◆ **THE TASK**
From the storage layout text, write out the passage starting at "typeidx:<type_label> → [doc_path1, doc_path2, ...]" and ending at "a specific type.", swapping "typeidx" for "typeindex" throughout.

◆ **TEXT BLOCK**

== Segment start ==

Properties are serialized as a dictionary using ElementWriter.write_dictionary().

Container Children

Container child names are stored with the children: prefix:

children:<container_path> → [child_name1, child_name2, ...]

Example:

children:/users → ["john", "jane", "admin"]
children:/products → ["widget", "gadget", "tool"]

Category Configuration

Category configuration is stored with the config: prefix:

config:<category_path> → [type_label: string, expression: string]

Example:

config:/categories/active-users → ["User", "status == 'active'"]
config:/categories/expensive-products → ["Product", "price > 100"]

Catalogue Configuration

Catalogue configuration is stored with the catcfg: prefix:

catcfg:<catalogue_path> → [type_label: string, expression: string]

Example:

catcfg:/catalogues/users-by-role → ["User", "role"]
catcfg:/catalogues/products-by-category → ["Product", "category"]

Type Index

The global type index maps type labels to document paths:

typeidx:<type_label> → [doc_path1, doc_path2, ...]

Examples:

typeidx:User → ["/users/john", "/users/jane", "/users/admin"]
typeidx:Product → ["/products/widget", "/products/gadget"]
typeidx:Order → ["/orders/001", "/orders/002"]

This enables fast lookup of all documents of a specific type.

== Segment end ==

◆ **SOURCE DATA**

== Segment start ==

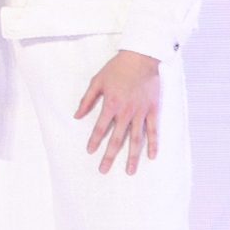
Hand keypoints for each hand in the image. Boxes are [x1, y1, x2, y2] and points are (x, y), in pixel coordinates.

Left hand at [77, 49, 163, 173]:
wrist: (141, 58)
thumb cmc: (117, 68)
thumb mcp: (96, 81)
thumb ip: (87, 100)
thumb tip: (76, 116)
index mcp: (111, 105)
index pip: (100, 128)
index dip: (94, 141)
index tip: (90, 152)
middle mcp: (126, 112)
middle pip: (116, 139)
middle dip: (109, 156)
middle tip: (104, 170)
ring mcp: (141, 113)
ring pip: (136, 139)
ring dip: (132, 157)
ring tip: (129, 171)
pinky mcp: (153, 111)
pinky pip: (153, 131)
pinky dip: (153, 144)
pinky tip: (152, 157)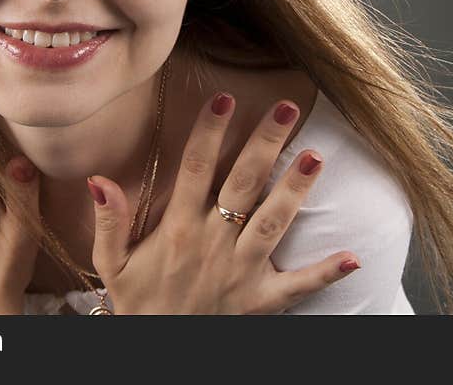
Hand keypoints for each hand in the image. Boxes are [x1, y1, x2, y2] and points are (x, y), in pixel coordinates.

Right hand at [87, 92, 360, 313]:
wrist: (159, 353)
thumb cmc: (137, 301)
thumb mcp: (111, 264)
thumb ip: (109, 221)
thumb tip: (99, 179)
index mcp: (177, 230)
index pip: (195, 169)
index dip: (209, 132)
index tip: (224, 99)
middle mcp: (213, 244)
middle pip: (242, 184)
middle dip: (264, 143)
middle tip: (286, 108)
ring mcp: (241, 272)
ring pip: (273, 223)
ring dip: (295, 190)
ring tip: (315, 156)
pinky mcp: (261, 300)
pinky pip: (297, 285)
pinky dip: (326, 273)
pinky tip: (353, 256)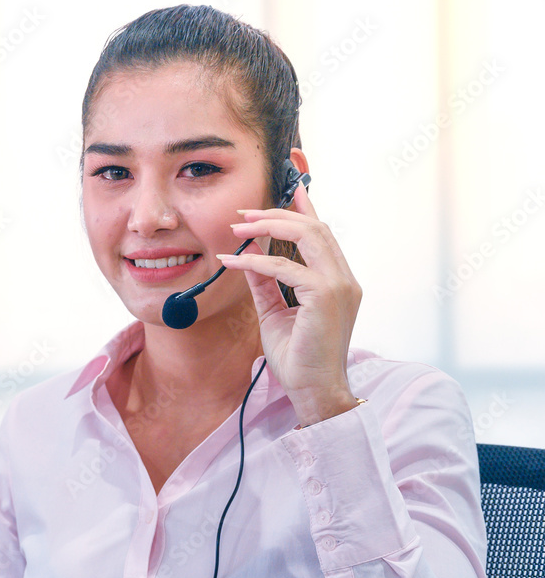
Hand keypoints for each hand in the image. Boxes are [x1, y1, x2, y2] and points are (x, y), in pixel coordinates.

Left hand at [217, 182, 362, 426]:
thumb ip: (266, 284)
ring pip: (308, 236)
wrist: (313, 391)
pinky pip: (285, 267)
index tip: (292, 187)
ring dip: (269, 226)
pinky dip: (256, 260)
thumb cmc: (298, 358)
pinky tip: (233, 260)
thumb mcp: (275, 313)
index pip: (323, 235)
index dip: (307, 208)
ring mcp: (339, 285)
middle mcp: (344, 278)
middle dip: (278, 214)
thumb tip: (249, 257)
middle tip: (243, 214)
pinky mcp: (325, 296)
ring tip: (238, 227)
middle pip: (315, 228)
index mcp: (338, 281)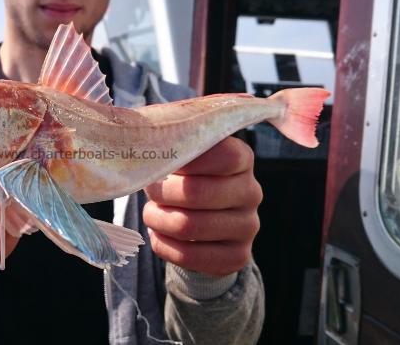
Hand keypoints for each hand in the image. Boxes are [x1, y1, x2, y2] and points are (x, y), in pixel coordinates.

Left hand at [144, 137, 261, 275]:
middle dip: (161, 192)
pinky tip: (159, 235)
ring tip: (151, 213)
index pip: (222, 155)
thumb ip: (174, 146)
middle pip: (196, 192)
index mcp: (242, 159)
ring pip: (187, 225)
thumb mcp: (186, 159)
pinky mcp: (237, 257)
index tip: (162, 160)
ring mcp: (247, 227)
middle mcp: (251, 192)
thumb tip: (148, 142)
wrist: (207, 229)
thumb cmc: (188, 182)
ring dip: (157, 219)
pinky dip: (163, 245)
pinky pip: (188, 255)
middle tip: (149, 189)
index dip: (185, 158)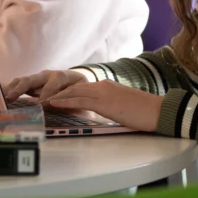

== Segment end ==

◆ **SOLUTION TO THIS PROBLEM**
typeindex:<type_label> → [doc_path1, doc_path2, ...]

Examples:

typeindex:User → ["/users/john", "/users/jane", "/users/admin"]
typeindex:Product → ["/products/widget", "/products/gadget"]
typeindex:Order → ["/orders/001", "/orders/002"]

This enables fast lookup of all documents of a specific type.